[Dataset entries]
%%

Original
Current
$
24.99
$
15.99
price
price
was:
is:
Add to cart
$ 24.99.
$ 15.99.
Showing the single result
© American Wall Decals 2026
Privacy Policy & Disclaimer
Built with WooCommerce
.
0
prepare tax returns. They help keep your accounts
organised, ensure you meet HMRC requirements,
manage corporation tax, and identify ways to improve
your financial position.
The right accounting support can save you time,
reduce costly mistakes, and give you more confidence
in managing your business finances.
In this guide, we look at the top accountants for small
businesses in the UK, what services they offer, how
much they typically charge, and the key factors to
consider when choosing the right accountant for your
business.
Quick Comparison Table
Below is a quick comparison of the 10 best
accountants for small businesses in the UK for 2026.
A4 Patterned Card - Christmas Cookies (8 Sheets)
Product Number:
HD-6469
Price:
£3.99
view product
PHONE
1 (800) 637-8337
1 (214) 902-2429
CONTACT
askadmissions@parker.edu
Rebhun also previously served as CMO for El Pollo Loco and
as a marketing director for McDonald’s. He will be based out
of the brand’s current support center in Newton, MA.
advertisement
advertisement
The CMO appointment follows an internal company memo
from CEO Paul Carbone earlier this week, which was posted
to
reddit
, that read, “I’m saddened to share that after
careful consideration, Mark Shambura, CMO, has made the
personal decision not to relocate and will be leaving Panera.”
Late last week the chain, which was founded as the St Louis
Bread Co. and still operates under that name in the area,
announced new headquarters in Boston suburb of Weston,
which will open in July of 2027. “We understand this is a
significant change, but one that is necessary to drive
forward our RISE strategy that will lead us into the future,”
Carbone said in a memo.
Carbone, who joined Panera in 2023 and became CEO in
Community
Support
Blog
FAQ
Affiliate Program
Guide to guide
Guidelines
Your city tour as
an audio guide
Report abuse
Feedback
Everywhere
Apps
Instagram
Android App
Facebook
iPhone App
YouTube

%%

■ **Task requirements**: Copy the listing verbatim from its first line through the line containing "businesses in the UK, what", including both of those lines.

■ **Result for this task**:
Original
Current
$
24.99
$
15.99
price
price
was:
is:
Add to cart
$ 24.99.
$ 15.99.
Showing the single result
© American Wall Decals 2026
Privacy Policy & Disclaimer
Built with WooCommerce
.
0
prepare tax returns. They help keep your accounts
organised, ensure you meet HMRC requirements,
manage corporation tax, and identify ways to improve
your financial position.
The right accounting support can save you time,
reduce costly mistakes, and give you more confidence
in managing your business finances.
In this guide, we look at the top accountants for small
businesses in the UK, what services they offer, how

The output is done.